A year later, Boston's powerful church had lost its leader and was mired in a deep crisis. And the Globe's reporting, which included some 800 stories in 2002, helped lead to scrutiny of clergy sexual abuse throughout the United States and the world.

"The scandal, in all of its dimension, has really shaken the church . . . in an unprecedented way," said Tom Roberts, editor of the National Catholic Reporter. "We're just beginning to come to grips with the fact that this is corruption and it is, in fact, systemic. In the countries where it is being dealt with openly, the church will come to health more quickly." "There is no respected institution that I can recall in my lifetime that has been as devastated as the church has been," said Walter V. Robinson, editor of the Globe Spotlight Team, which led the reporting on the story. "The impact could not have been anything other than enormous . . . given the extraordinary influence and moral authority that the church and particularly the cardinal archbishop of Boston have long held."

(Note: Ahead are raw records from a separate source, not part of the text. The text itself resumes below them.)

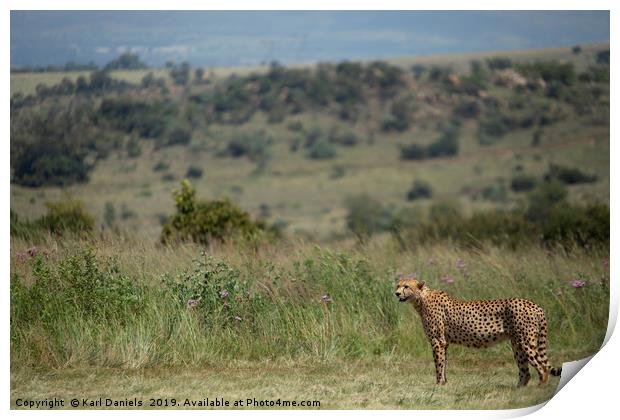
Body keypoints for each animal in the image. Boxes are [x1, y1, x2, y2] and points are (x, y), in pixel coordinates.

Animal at [398, 278, 560, 386]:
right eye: (398, 285)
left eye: (406, 286)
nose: (396, 293)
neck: (421, 298)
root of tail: (535, 305)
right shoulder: (444, 343)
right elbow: (444, 363)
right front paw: (444, 383)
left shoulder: (437, 341)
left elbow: (439, 364)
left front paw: (438, 385)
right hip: (517, 344)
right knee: (525, 371)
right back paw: (518, 390)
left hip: (525, 342)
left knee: (542, 368)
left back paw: (539, 388)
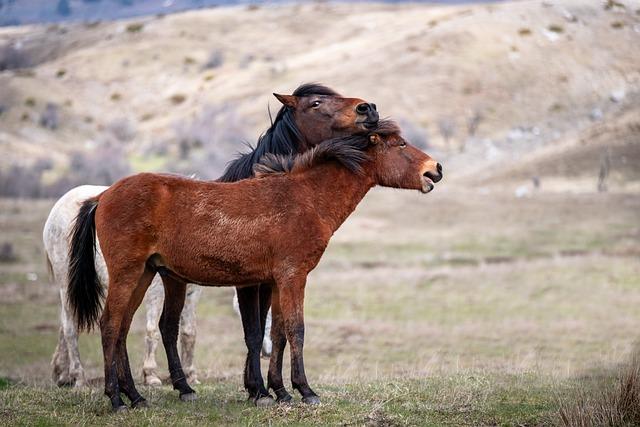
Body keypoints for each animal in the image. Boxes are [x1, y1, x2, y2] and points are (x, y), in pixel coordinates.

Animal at [44, 184, 270, 388]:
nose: (267, 352)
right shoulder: (156, 292)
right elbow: (152, 330)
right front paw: (151, 375)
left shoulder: (192, 293)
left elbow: (189, 332)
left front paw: (189, 376)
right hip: (67, 285)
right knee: (70, 327)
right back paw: (79, 377)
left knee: (65, 326)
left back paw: (62, 374)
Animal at [67, 119, 442, 412]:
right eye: (401, 144)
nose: (435, 169)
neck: (305, 198)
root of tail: (103, 195)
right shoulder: (293, 276)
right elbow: (296, 329)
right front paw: (305, 391)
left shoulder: (276, 281)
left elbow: (276, 333)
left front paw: (279, 391)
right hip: (127, 273)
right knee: (110, 324)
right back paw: (117, 400)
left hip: (144, 273)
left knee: (123, 327)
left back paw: (136, 397)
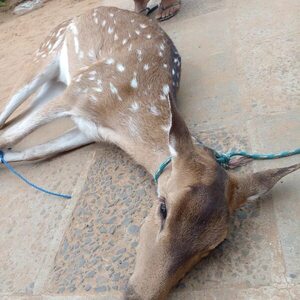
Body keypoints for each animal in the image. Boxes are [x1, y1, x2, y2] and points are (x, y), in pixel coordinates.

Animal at [0, 4, 300, 300]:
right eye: (163, 208)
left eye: (216, 244)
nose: (138, 294)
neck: (121, 119)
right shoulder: (79, 92)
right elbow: (10, 135)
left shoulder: (87, 130)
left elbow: (34, 150)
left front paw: (10, 159)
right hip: (47, 54)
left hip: (55, 82)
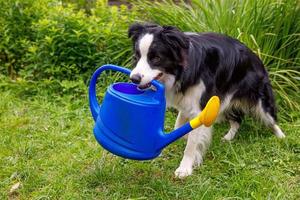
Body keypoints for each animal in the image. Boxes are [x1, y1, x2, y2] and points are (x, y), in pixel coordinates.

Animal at [127, 23, 286, 178]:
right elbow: (179, 127)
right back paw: (228, 137)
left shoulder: (201, 107)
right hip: (223, 100)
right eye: (136, 56)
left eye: (156, 58)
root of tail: (256, 56)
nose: (134, 79)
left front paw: (185, 168)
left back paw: (281, 137)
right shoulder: (188, 102)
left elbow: (191, 143)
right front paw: (186, 140)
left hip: (259, 99)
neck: (180, 73)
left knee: (271, 118)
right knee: (237, 120)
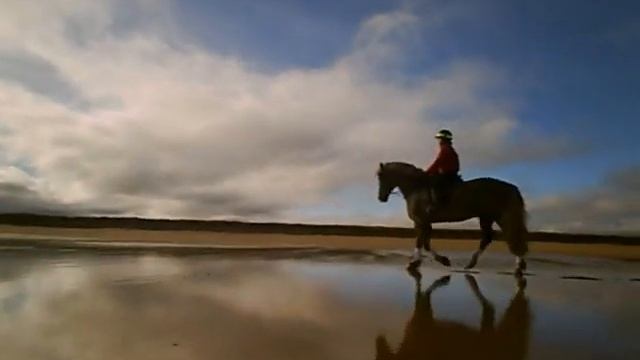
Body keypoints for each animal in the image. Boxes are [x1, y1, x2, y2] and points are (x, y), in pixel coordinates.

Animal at [376, 162, 528, 274]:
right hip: (486, 217)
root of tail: (511, 187)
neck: (416, 188)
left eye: (381, 176)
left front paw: (415, 263)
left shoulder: (421, 221)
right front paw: (439, 260)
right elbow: (425, 243)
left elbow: (421, 242)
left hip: (498, 216)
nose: (381, 198)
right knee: (491, 238)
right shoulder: (424, 223)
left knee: (510, 236)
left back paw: (517, 266)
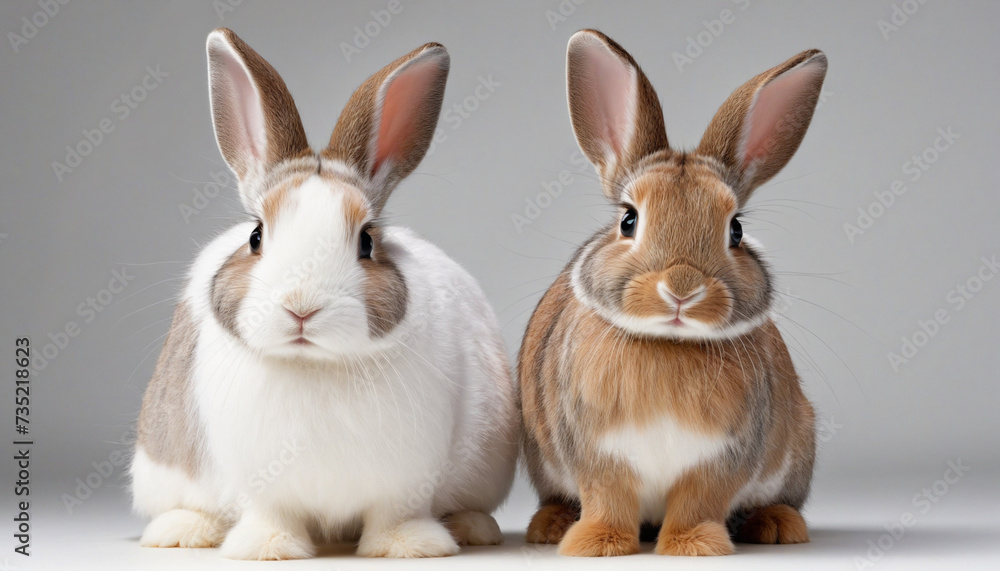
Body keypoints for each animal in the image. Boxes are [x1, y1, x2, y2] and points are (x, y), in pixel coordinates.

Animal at [128, 28, 518, 560]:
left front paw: (409, 546)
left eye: (366, 242)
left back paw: (474, 527)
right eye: (255, 236)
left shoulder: (407, 478)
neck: (313, 364)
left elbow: (396, 514)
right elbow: (271, 513)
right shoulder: (259, 481)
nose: (302, 308)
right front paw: (268, 547)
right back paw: (181, 532)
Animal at [518, 29, 827, 557]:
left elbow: (697, 502)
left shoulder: (719, 460)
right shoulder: (598, 456)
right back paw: (551, 525)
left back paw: (778, 526)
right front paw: (597, 544)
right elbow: (608, 499)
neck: (669, 344)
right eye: (629, 220)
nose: (682, 289)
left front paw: (694, 545)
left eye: (735, 230)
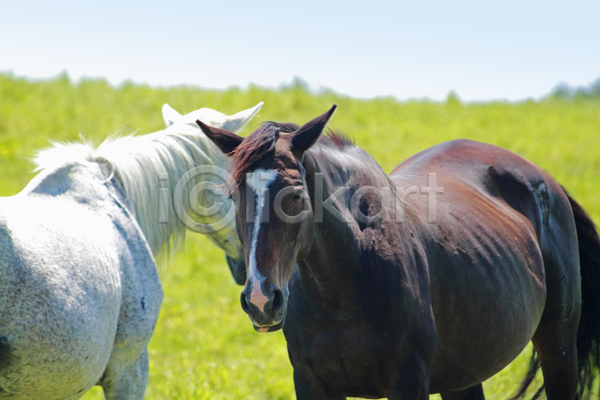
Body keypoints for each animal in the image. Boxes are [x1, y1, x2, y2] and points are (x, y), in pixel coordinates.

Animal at [197, 107, 600, 400]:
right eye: (233, 196)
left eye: (295, 195)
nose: (261, 300)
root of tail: (545, 180)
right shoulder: (311, 383)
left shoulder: (408, 381)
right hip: (465, 372)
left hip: (559, 346)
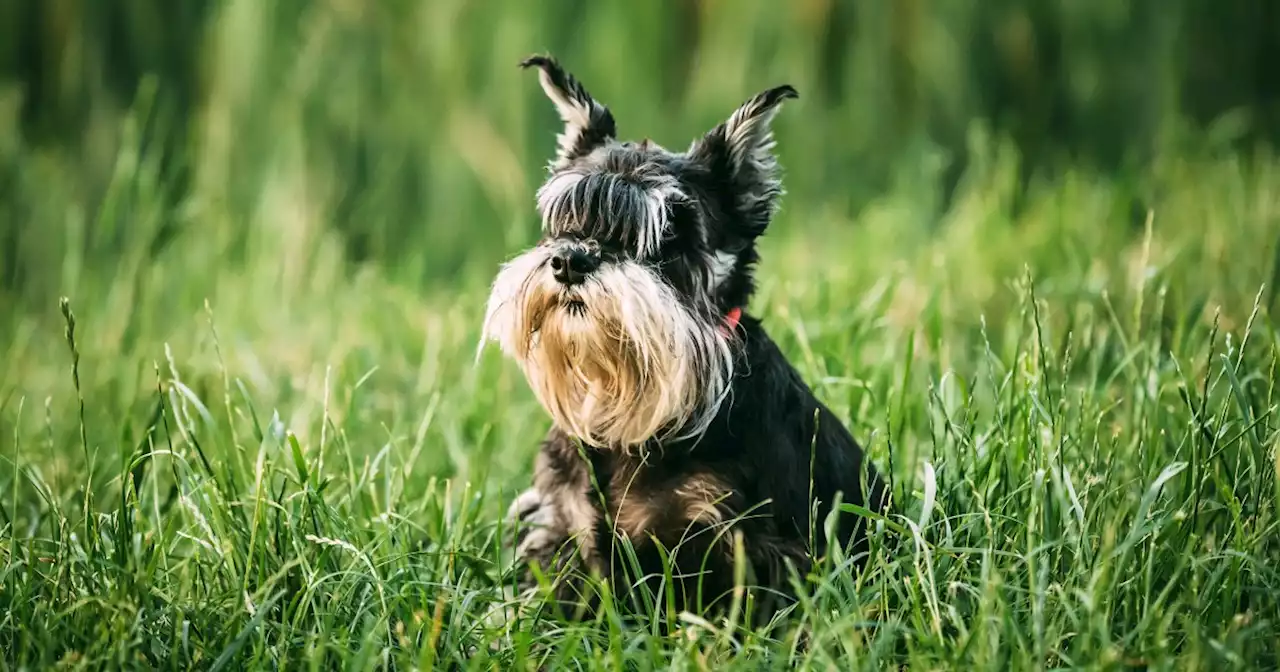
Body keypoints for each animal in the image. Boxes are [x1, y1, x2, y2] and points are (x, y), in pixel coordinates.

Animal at [481, 53, 890, 624]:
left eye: (670, 238)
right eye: (563, 220)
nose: (569, 260)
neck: (631, 417)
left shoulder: (732, 540)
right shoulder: (562, 526)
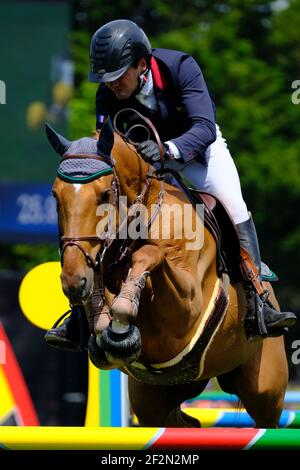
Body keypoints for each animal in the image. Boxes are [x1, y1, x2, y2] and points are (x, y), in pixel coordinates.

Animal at [46, 119, 288, 428]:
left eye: (104, 195)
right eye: (55, 195)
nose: (74, 281)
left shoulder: (188, 310)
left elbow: (150, 254)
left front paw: (122, 317)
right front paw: (107, 322)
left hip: (264, 390)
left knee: (265, 416)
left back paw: (268, 315)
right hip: (155, 398)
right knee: (185, 423)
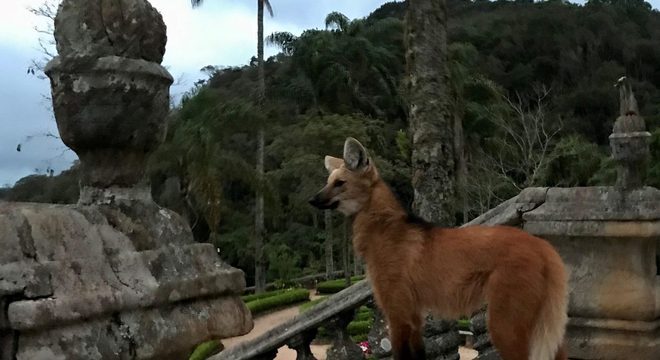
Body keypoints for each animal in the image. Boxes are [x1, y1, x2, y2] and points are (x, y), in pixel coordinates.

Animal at [310, 138, 568, 360]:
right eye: (327, 182)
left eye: (339, 183)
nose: (312, 200)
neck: (385, 229)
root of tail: (542, 245)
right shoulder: (414, 316)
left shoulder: (398, 315)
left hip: (504, 324)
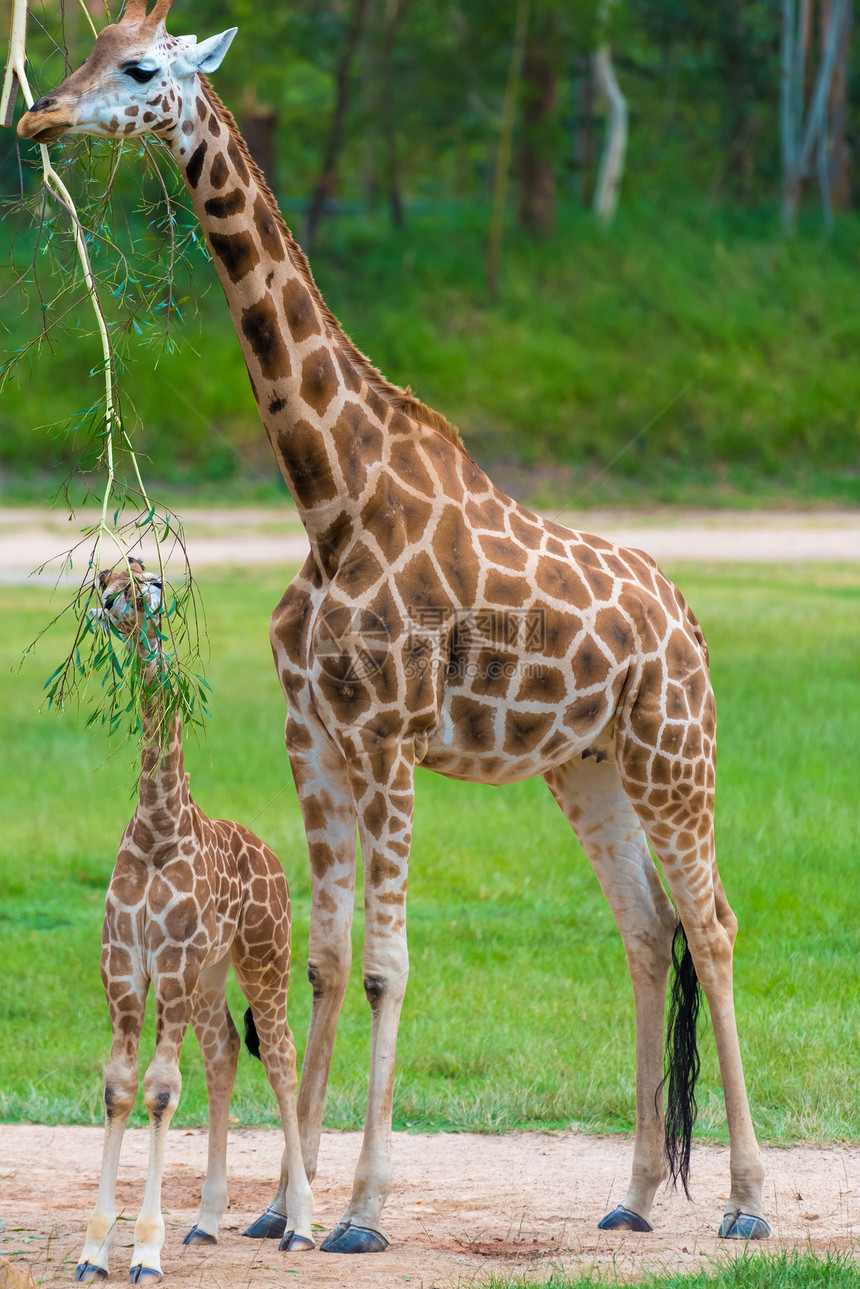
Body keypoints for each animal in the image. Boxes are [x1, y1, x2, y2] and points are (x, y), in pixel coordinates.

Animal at [75, 559, 314, 1283]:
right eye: (106, 576)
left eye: (141, 575)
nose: (119, 598)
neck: (159, 823)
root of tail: (274, 856)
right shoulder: (125, 964)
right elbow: (119, 1086)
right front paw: (95, 1249)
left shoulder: (172, 962)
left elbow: (159, 1089)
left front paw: (145, 1251)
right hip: (211, 977)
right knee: (225, 1051)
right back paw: (206, 1221)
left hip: (265, 955)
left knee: (283, 1054)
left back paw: (300, 1224)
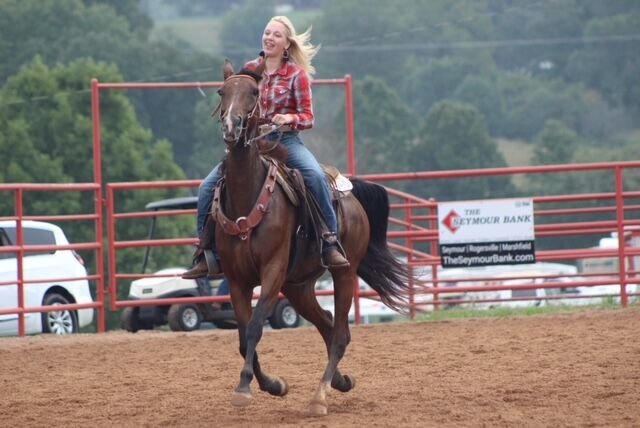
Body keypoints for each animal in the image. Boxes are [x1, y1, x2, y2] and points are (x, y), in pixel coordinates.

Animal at [212, 59, 418, 414]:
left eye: (253, 93)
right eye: (222, 92)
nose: (230, 126)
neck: (247, 197)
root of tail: (351, 193)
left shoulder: (272, 271)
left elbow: (255, 327)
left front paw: (245, 387)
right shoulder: (237, 279)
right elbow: (242, 337)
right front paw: (273, 385)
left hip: (344, 273)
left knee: (339, 334)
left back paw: (320, 397)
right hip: (298, 286)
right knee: (326, 321)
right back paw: (341, 381)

The Globe's reporting was aided with the court-ordered release of thousands of pages of documents that ended up illuminating a tragic history of abuse and coverup. Most of the work was produced by a team that included religion reporter Michael Paulson; the Spotlight unit of Robinson, Matthew Carroll, Sacha Pfeiffer, and Michael Rezendes; and investigative reporters Kevin Cullen, Thomas Farragher, and Stephen Kurkjian. Projects and investigations editors Ben Bradlee Jr. and Mark S. Morrow oversaw the team.

Perhaps the single most dramatic event in the unfolding saga occurred in December when Boston's Cardinal Bernard Law, the powerful official whose failure to remove sexually abusive priests helped trigger the crisis, resigned his post. But the ripple effects of the scandal have spread from the offices of the church hierarchy to the hearts of the faithful and the halls of the State House.

According to the Globe, approximately 150 priests in the Boston Archdiocese face credible allegations that they molested children. Twenty-five priests in the archdiocese were removed from their positions in 2002, and approximately 450 priests around the nation lost their posts.

The Boston Archdiocese appears to have been affected in other ways as well. The church's most recent annual head count -- taken in October -- indicated a 14 percent drop in attendance at Mass. The major fund-raising vehicle, the Cardinal's Appeal, raised about $8.5 million in 2002, far short of its goal of $17.4 million.

In the aftermath of the scandal, efforts at reforming the church have taken many forms. The Wellesley-based Voice of the Faithful, an activist group of Catholic lay people advocating for a greater voice in church affairs, organized itself into a potent force in the past year. The US bishops created a national board, led by former Oklahoma governor Frank Keating, to probe the scandal. And Massachusetts passed two new laws, one adding clergy to the list of professionals required to report suspected cases of sexual abuse of a minor to the state and another making "reckless endangerment to children" a criminal offense.

Yesterday, several observers suggested that the clergy abuse scandal could have a lasting impact on how religion is covered in the mainstream media.

"It's been a wakeup call to many within the religious communities and the media," said Charles Haynes, coauthor of "Religion in American Public Life" and a senior scholar at the Freedom Forum First Amendment Center. "We have not done a very good job in the United States of covering religion. . . . One of the unfortunate byproducts of the neglect of religion has been to let religion off the hook sometimes. There may have been some kid-glove treatment."

"I think we were able to bring sophisticated coverage to religion, which is a complicated subject," said the Globe's editor, Martin Baron, noting that "the journalism profession has generally underachieved in the realm of religion coverage."

Issues such as the church scandal and the focus on Islam worldwide demonstrate "a crying argument for highly developed religion coverage," Baron added.